Но, не в силах больше выносить этот ужас, она развернулась и в смятении выбежала из комнаты, чтобы позвать на помощь, как она затем и сообщила об этом в своих показаниях комиссару полиции Дионне.
– Сейчас на лестнице она закричит, взывая о помощи, – напомнил Шарль, – и ее крики услышит господин Трип.
Действительно, не прошло и минуты, как Анриетта появилась вновь, остановилась, опершись рукой о наличник, и знаком пригласила кого-то войти.
Господин Трип – так как это был именно он – неспешно переступил через порог.
– Боже мой! – воскликнула Коломба.
На что Бертран отозвался приглушенным ругательством.
– Да, это забавно, – сказал Шарль.
Забавным было то, что вышеупомянутый Трип оказался отнюдь не незнакомцем, не каким-то обычным прохожим, которого инстинктивно они уже представляли себе как некого надувающего розовые щеки торговца.
Вовсе нет.
Мсье Трип, худощавый молодой человек в черном костюме, с тростью под мышкой и шмыгающим носом, был не кем иным, как возлюбленным Анриетты и, вне всякого сомнения, предком Бертрана Валуа – человеком с тростью!
– Ох уж эти женщины! – пробормотал Бертран. – Плутовка заверила Сезара, что проведет день с подружками, и…

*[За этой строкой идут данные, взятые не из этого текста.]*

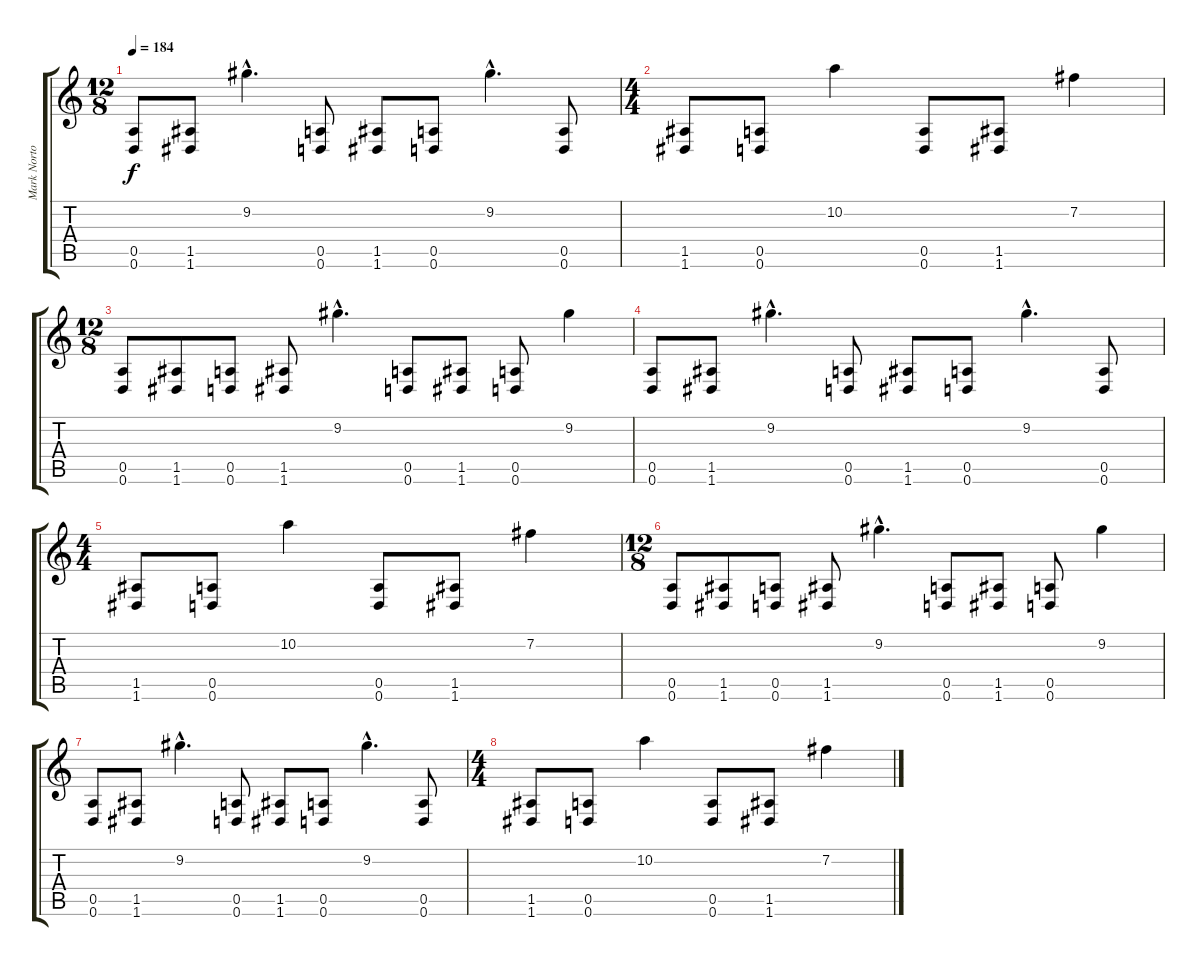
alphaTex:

– И вот почему, – продолжил за него Шарль, – она не вернулась раньше. Анриетта, вероятно, была со своим ухажером в одном из живописных ресторанчиков Медона, а не у Каре-Мариньи на Елисейских Полях. Потому-то и о покушении она узнала лишь по возвращении в Париж. Трип – а выходит, именно так звали человека с тростью – проводил ее до двери дома № 53, да что уж там – до лестничной площадки второго этажа! И выбежала она из квартиры так поспешно только потому, что знала: он еще не ушел далеко и она без труда его догонит.
– Да уж, это ясно как белый день! – сказал Бертран. – Вот только она не сочла нужным рассказать все это комиссару. Предпочла оставить его в неведении относительно того, что уже была знакома с этим мсье… гм! с этим мсье…
– Трипом, – насмешливо произнес Шарль.
Бертран – разочарованный, раздосадованный – смотрел на Коломбу несчастным взглядом.
Шарль продолжал:
– Быть может, даже бароном Трипом!
– Ах! Не надо! Прошу тебя! – простонал Бертран.
– Какой же ты злюка! – сказала Коломба.
– Полноте! – заявил ее жених, похоже на что-то решившись. – Пусть моего предка зовут Трип или как-то иначе, очевидно ведь, что он славный малый. Да вы сами посмотрите.
Положив трость и шляпу на белый мраморный столик, вновь прибывший опустился на колени перед трупом. Беглого осмотра оказалось достаточно, для того чтобы удостовериться в непоправимости случившегося несчастья. Бледный, он распрямился и, уронив худые руки, обвел девушку печальным взглядом, преисполненным нежности и верности, взглядом преданного пса.
Анриетта, зарыдав, бросилась ему на грудь. Он прикоснулся губами ко лбу девушки. Так, неподвижно и молча, они простояли несколько долгих минут.
Анриетта и Трип, человек с тростью, вернулись спустя какое-то время вместе с господином Дионне, комиссаром, господином Жоли, начальником муниципальной полиции, и каким-то полицейским.
Трип неплохо играл свою роль незнакомца, прохожего, незаинтересованного свидетеля.
Магистраты предались привычным для 1835 года констатациям, используя методы незамысловатые, но весьма эффективные. Результат вам известен.
За вечер множество господ, проникнутых осознанием собственной важности, множество людей менее значительных побывало в кабинете покойного Сезара Кристиани, чье тело было отправлено на вскрытие.
– Просто ужас, до чего они похожи! – заметил Бертран Валуа. – Выглядят так, будто все они – родственники.
– Ты преувеличиваешь, – сказал Шарль. – Но я готов признать, что все эти старомодно одетые люди, с одинаковыми бакенбардами и определенным выражением лица, соответствующим манере поведения, ощущениям их столетия,
Портреты стояли в ряд перед ним: портрет маслом, пастель, две миниатюры.
Студию на улице Турнон окутали сумерки.
Затем во мрак погрузился кабинет на бульваре Тампль, навсегда лишившийся симпатичного и столь оригинального человека, который прожил там свои последние годы. Анриетта приняла в этой комнате – со всей сдержанностью и почтительностью, которые ей предписывало ее положение, – родных Сезара; мадам Лебуляр выплакала все глаза. Молодой Наполеон Кристиани долго смотрел с мрачным видом на большое кровавое пятно, чернившее теперь ковер савонри.